The name de’sendent signifies the cultivation of a new culinary chapter for business partners Hayter and Spencer, as well as treasured family ties. “Arimia was named after Ann’s two daughters, while the new restaurant’s logo is a drawing by my late brother. I’ve always wanted to incorporate him into what I do,” said Hayter.
“He loved to draw, and he drew some pretty interesting things as an adult. The logo is a quirky little dude with three legs wearing a dress… I mean, my brother was ahead of his time,” Hayter quipped.
On the spelling of de’sendent, Hayter remarked that Arimia was a mash-up of Spencer’s daughters names but was often misspelled. “We’ve continued that tradition by deliberately misspelling de’sendent. The apostrophe’s just to mess with people,” he pointed out. There’s a link to Hayter’s passion for punk rock, too; a not-so-subtle nod to his favourite American punk band, The Descendents.

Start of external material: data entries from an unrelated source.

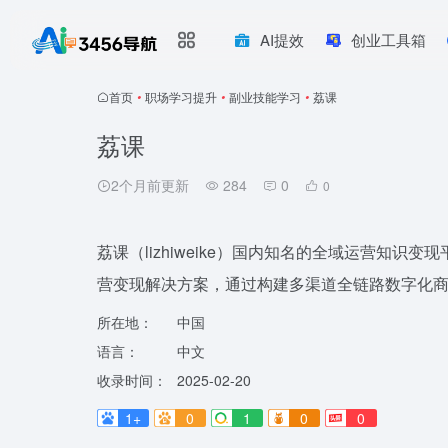
AI提效
创业工具箱
首页
•
职场学习提升
•
副业技能学习
•
荔课
荔课
2个月前更新
284
0
0
荔课（lizhiweike）国内知名的全域运营知
营变现解决方案，通过构建多渠道全链路数字化
所在地：
中国
语言：
中文
收录时间：
2025-02-20
1+
0
1
0
0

Local designer Kerry Brooks is leading the restaurant’s interior architecture, which she says is driven by the narrative of personal history; an enduring legacy of what came before. Brooks describes the building as “unassuming”, but asserts that the interiors will be far from it. “The space will depict a timeless, classical elegance that complements an elevated dining experience,” she said.
An open kitchen will facilitate an intimate connection between diners and the culinary team, with dishes personally served by the chefs, including Hayter himself. “This was a considered design decision, to evoke warmth and invite a sense of comfort,” said Brooks.
Reservations are now available online for de’sendent, which will be open for dinner Wednesday – Saturday.